Since then, the Canadians have sold millions of albums worldwide, won a Grammy and headlined Glastonbury.
The band often shroud their live shows in mystery with face paint, fake names and giant bobble heads to "play with that line between the audience and the band".
But ahead of the release of their first feature film, The Reflektor Tapes, Will Butler says they are not worried about opening up to fans.
He tells Newsbeat: "The world has changed so much in the last 11 years.
"Having played so many shows and with everyone sharing everything all the time, just a little bit of sharing doesn't seem that outlandish at this stage."
The film, directed by Kahlil Joseph, follows the band recording and touring their fourth album Reflektor, and features specially recorded clips of them discussing new songs and how they've progressed over the years.
Will, who plays a whole load of instruments from keyboards to glockenspiel, explains that the band don't feel pressured about the release because of the way it was made.
"He [Kahlil] never met us before he saw some shows. So it's really a first take for him on what Arcade Fire is.
"To see someone else film it and edit it - it's like, 'Oh OK. Sure.

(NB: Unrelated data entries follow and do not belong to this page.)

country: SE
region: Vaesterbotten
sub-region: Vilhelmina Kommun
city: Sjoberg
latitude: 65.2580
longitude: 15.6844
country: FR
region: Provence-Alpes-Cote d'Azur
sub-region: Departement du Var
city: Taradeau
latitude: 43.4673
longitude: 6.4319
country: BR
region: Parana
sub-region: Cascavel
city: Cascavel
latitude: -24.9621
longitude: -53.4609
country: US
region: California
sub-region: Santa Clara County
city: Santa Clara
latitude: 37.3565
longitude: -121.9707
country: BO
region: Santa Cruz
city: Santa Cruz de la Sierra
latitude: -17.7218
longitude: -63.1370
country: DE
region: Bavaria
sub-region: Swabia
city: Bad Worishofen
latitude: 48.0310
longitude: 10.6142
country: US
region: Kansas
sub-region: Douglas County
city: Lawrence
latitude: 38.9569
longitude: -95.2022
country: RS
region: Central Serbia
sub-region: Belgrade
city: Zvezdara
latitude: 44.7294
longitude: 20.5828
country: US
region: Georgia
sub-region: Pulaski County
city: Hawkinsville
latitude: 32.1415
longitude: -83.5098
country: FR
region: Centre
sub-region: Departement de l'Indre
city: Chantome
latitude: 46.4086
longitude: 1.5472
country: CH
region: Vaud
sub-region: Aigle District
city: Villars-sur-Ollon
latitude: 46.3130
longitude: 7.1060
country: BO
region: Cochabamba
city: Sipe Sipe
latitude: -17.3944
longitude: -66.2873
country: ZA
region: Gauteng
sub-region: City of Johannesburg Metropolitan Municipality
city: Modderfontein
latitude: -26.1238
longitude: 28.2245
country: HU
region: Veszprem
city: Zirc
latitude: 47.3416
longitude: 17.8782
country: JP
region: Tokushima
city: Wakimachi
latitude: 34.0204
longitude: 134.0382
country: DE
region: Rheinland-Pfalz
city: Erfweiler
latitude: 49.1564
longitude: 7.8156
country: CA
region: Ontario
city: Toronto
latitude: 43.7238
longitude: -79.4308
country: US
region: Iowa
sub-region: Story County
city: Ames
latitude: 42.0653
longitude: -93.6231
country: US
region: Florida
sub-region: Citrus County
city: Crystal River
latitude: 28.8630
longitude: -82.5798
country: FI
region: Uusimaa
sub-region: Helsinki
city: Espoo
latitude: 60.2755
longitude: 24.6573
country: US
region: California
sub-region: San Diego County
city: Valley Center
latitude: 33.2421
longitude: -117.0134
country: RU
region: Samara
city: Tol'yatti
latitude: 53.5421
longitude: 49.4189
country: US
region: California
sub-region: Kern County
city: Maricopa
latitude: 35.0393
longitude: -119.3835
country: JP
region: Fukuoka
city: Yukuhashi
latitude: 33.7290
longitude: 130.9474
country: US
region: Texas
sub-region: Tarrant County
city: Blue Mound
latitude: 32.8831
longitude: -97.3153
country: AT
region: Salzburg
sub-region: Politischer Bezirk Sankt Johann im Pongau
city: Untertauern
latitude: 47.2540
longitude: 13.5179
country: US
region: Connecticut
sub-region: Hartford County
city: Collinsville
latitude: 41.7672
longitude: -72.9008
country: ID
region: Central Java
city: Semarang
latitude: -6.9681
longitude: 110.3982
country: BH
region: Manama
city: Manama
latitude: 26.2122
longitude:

Put it out there'."
At one point in the film Will says Arcade Fire are a "much better band" than they were when they made previous album The Suburbs.
"I meant that literally on a musical level," he explains.
"Having played music with Jeremy Gara [Arcade Fire drummer] for 10 years... we're able to achieve musical effects that before would have been pretty rickety and now they're pretty solid."
However, he says they are aware that working well together doesn't guarantee that their best music is yet to come.
"I mean historically being in that place hasn't necessarily resulted in better music being produced.
"It's often resulted in worse music being presented in a more technically proficient way. I hope we avoid that pitfall."
The film is only being released for two days in the UK, which Will says aims to "fit with the theme of the tour where it's a bit more of an event".
To mark the "event", the band are releasing a deluxe version of Reflektors which contains five previously unreleased songs form the recording sessions, some of which appear in the film.
As for other new music, Will says that reports suggesting they have an album's worth of material with DJ super duo Jack U, aka Diplo and Skrillex are "just chatter".
He says they recorded together but says: "I'm sure Diplo could make a 45-minute album out of sounds of me coughing and brushing my teeth because he's a very skilled producer."
All previous Arcade Fire albums have had a three-year gap between release dates.
2016 would mark 12 years since Funeral came out and three since the release of Reflektors. So will there be a new album?
"We haven't started anything." Oh.
But Will says: "Based on my astrological interpretations of how our albums come out I would say February 2017. But I guess that's kind of a bad time to release music."
While he ponders over album five, Reflektor Tapes is screening in the UK on 24 and 25 September.